◆ Assigned task ◆
In the entries below, find the line with "index mcp: (436, 383)" and the line with "ring mcp: (774, 864)". Repeat exactly everything between them, those two lines included, but not the pictures.

◆ Recorded information ◆
Start of Block
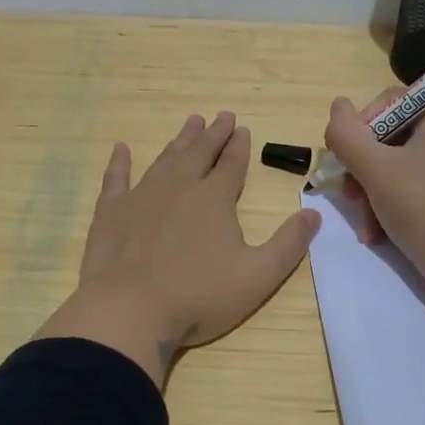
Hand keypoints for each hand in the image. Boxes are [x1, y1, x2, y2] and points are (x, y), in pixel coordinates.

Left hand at [35, 111, 321, 385]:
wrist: (130, 309)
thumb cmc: (199, 295)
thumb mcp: (258, 276)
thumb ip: (288, 244)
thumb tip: (314, 215)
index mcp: (215, 199)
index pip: (232, 164)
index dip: (240, 147)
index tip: (243, 129)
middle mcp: (179, 186)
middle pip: (200, 153)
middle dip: (214, 134)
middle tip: (222, 115)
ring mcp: (142, 196)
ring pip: (165, 159)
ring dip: (180, 141)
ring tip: (190, 123)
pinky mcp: (111, 211)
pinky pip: (116, 178)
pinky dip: (119, 162)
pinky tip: (121, 149)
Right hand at [323, 89, 424, 300]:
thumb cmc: (423, 208)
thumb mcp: (375, 169)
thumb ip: (347, 134)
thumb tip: (337, 105)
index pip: (388, 104)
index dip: (359, 132)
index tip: (345, 165)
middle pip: (393, 137)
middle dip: (365, 171)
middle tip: (351, 199)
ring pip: (402, 164)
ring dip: (375, 192)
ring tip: (366, 225)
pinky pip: (421, 182)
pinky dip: (397, 201)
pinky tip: (382, 230)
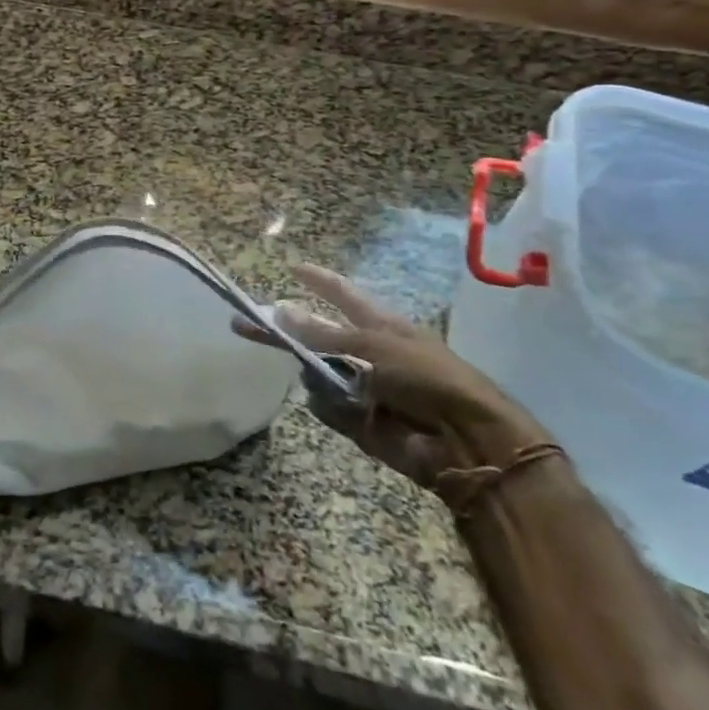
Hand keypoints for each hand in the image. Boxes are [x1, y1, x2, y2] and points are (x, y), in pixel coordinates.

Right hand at [237, 264, 548, 489]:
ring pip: (316, 373)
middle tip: (243, 327)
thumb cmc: (425, 377)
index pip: (341, 295)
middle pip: (315, 336)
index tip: (293, 267)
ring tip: (341, 388)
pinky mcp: (358, 421)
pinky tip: (354, 414)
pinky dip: (334, 409)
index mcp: (378, 325)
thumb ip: (321, 333)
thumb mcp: (370, 345)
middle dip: (285, 334)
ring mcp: (361, 386)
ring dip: (318, 377)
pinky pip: (326, 407)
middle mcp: (367, 351)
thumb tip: (280, 309)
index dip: (318, 281)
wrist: (465, 441)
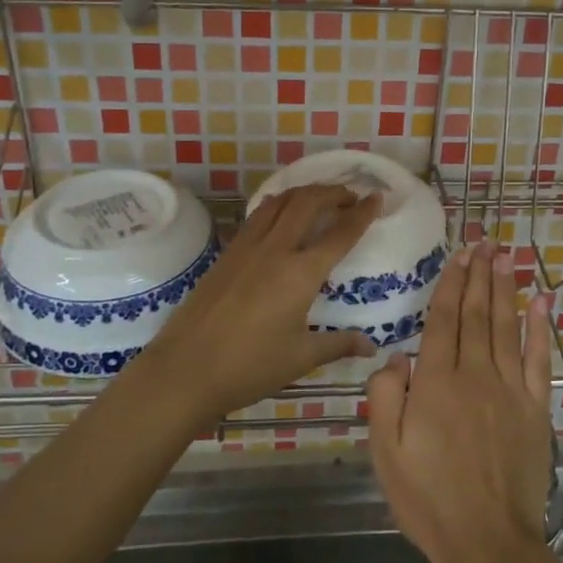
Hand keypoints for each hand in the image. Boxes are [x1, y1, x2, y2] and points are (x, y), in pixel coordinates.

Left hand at [139, 184, 381, 420]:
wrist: (185, 370)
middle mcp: (275, 250)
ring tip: (319, 198)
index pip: (340, 233)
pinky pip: (258, 216)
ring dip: (304, 192)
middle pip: (308, 202)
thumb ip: (338, 344)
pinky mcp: (226, 254)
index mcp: (301, 273)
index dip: (362, 213)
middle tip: (351, 196)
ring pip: (279, 202)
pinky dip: (278, 205)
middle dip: (333, 192)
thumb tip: (371, 346)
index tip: (377, 198)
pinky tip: (280, 215)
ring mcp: (246, 247)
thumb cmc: (249, 367)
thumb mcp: (300, 358)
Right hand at [366, 242, 553, 562]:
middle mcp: (475, 375)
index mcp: (436, 383)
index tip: (458, 256)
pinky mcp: (536, 409)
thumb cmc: (428, 498)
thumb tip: (394, 356)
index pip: (444, 321)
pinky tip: (541, 304)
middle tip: (485, 243)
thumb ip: (385, 398)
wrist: (488, 541)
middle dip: (479, 277)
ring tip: (505, 258)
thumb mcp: (385, 452)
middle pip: (477, 315)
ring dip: (505, 290)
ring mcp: (510, 390)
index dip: (451, 285)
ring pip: (506, 328)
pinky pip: (539, 360)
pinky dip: (540, 329)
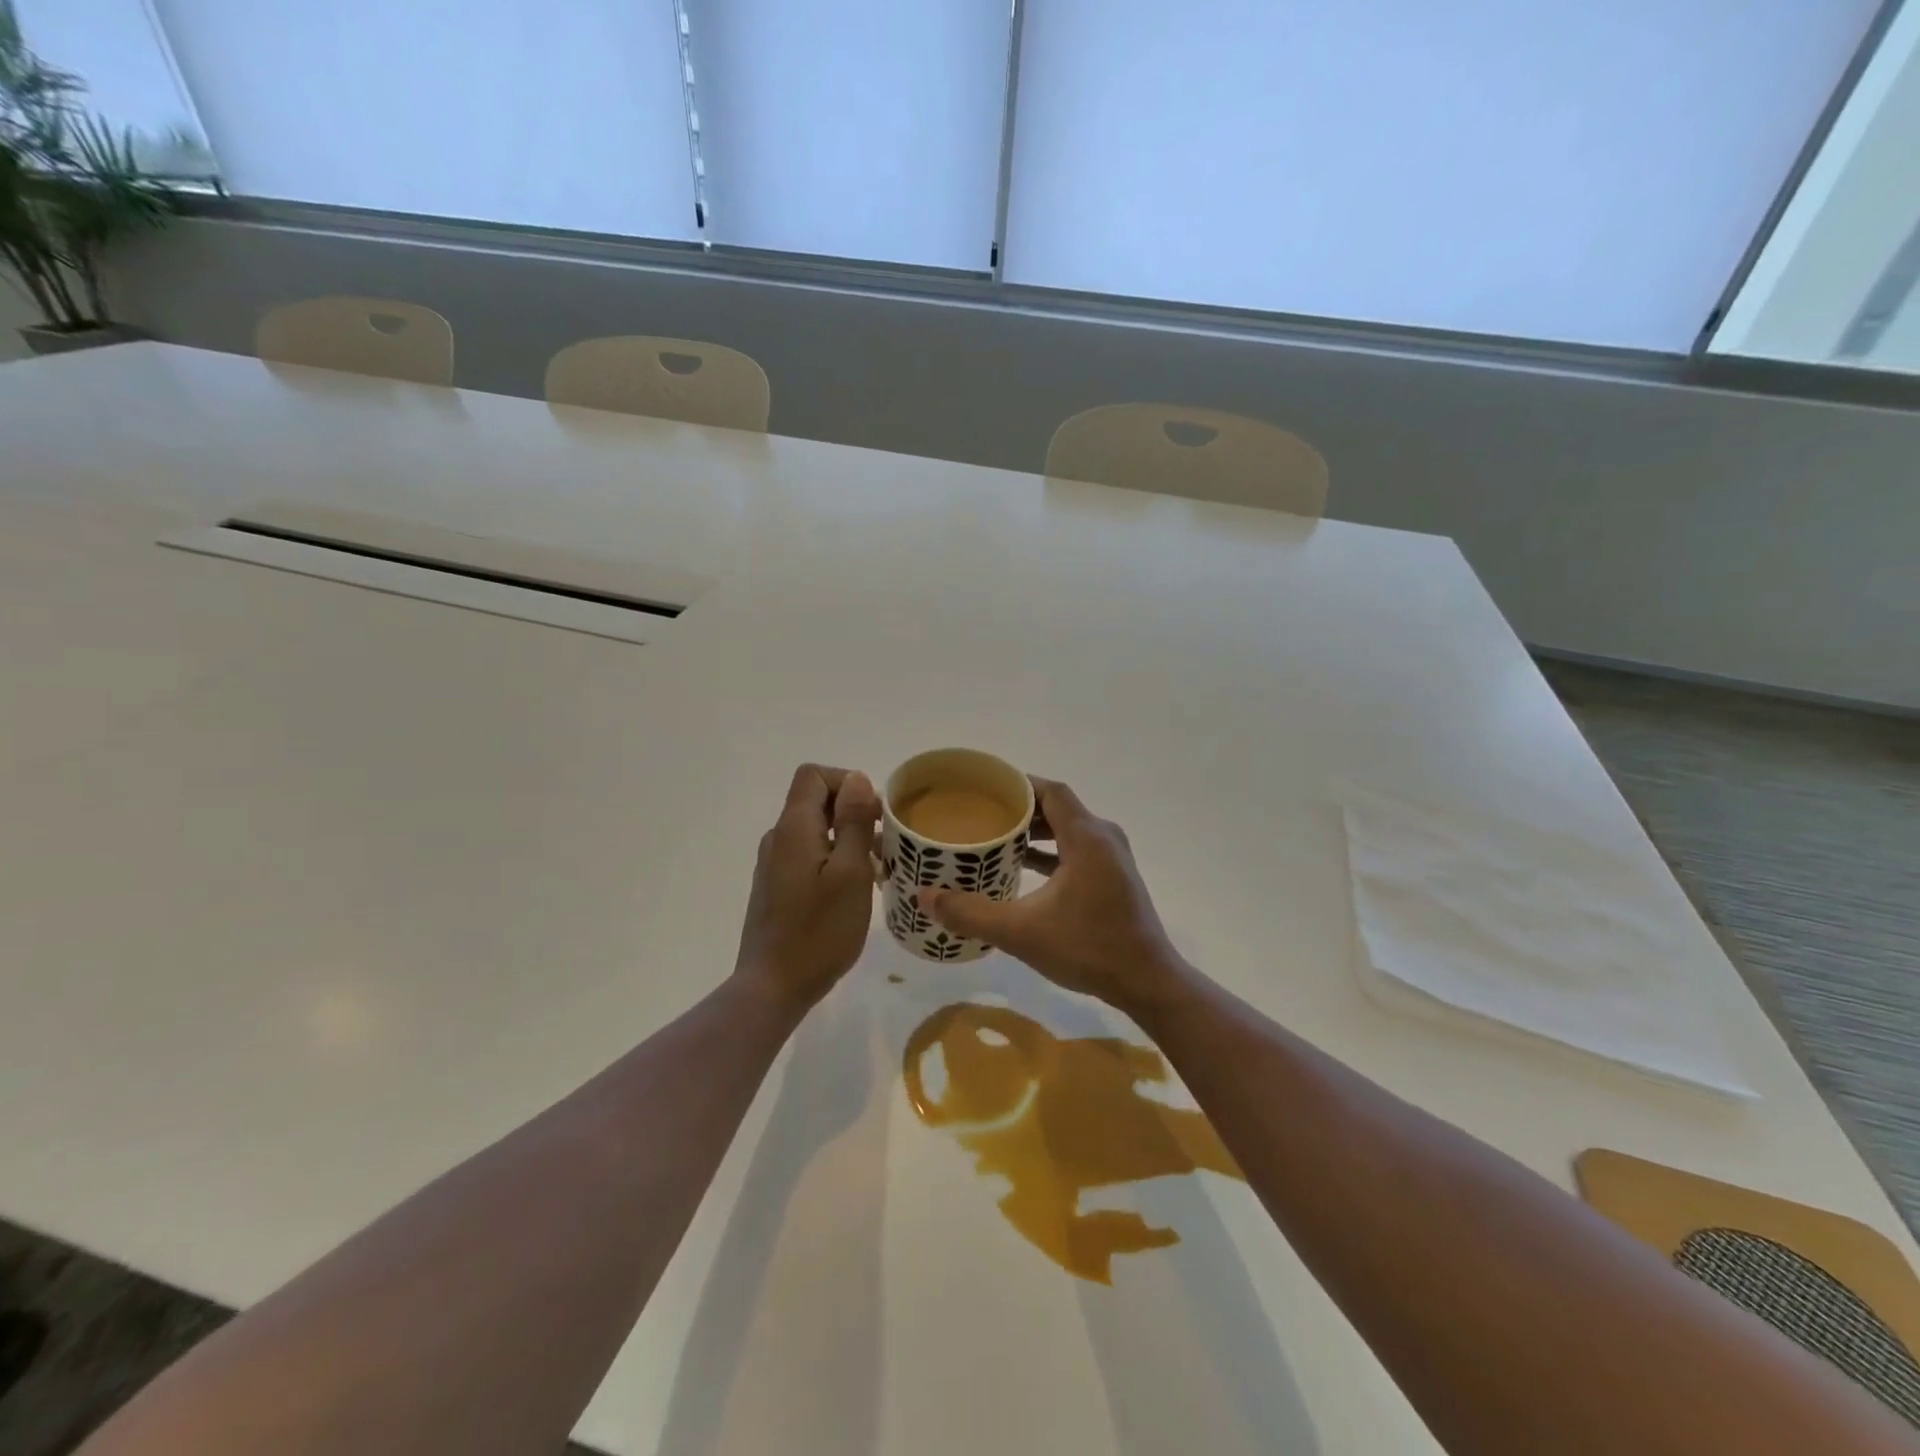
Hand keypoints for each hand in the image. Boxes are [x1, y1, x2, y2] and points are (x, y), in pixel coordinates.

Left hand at [733, 764, 880, 1013]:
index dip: (847, 782)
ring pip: (815, 831)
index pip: (814, 776)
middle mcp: (779, 838)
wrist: (774, 986)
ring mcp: (774, 864)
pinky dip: (834, 859)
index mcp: (794, 828)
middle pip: (815, 801)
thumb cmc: (820, 930)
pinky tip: (855, 889)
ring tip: (878, 870)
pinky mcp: (776, 886)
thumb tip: (856, 778)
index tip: (874, 814)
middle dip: (854, 812)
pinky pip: (808, 855)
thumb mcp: (850, 872)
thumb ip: (854, 821)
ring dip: (848, 838)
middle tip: (886, 844)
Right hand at [919, 779, 1186, 1014]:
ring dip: (1036, 832)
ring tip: (997, 838)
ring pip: (1068, 830)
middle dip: (1021, 809)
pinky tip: (1023, 868)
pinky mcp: (1114, 878)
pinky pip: (1077, 850)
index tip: (984, 787)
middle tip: (982, 814)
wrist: (1147, 982)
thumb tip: (926, 898)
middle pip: (1058, 807)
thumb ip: (972, 913)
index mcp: (1087, 837)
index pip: (1050, 791)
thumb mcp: (1022, 932)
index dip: (1018, 784)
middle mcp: (1103, 838)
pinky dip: (1051, 852)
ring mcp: (1112, 858)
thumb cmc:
End of Block
◆ Task response ◆
index mcp: (436, 383)
index tip: (458, 256)
pinky mcp: (536, 409)
thumb cmc: (428, 498)
thumb tip: (394, 356)
index pip: (444, 321)
pinky tip: (541, 304)
middle tip: (485, 243)
thumb ip: (385, 398)
wrist: (488, 541)
middle dip: (479, 277)
ring tip: (505, 258)
thumb mcp: (385, 452)
middle pip: (477, 315)
ring dip: (505, 290)
ring mcp: (510, 390)
index dip: (451, 285)
ring pip: (506, 328)
pinky pip: (539, 360)
pinky dip: (540, 329)
Hand keypoints for each hand in the image. Boxes are [x1, y1, x2, y2] and points are (x, y), in pixel coordinates.

Left hand at [733, 764, 880, 1013]:
index dip: (847, 782)
ring pip: (815, 831)
index pip: (814, 776)
middle mcp: (779, 838)
wrist: (774, 986)
ring mcp: (774, 864)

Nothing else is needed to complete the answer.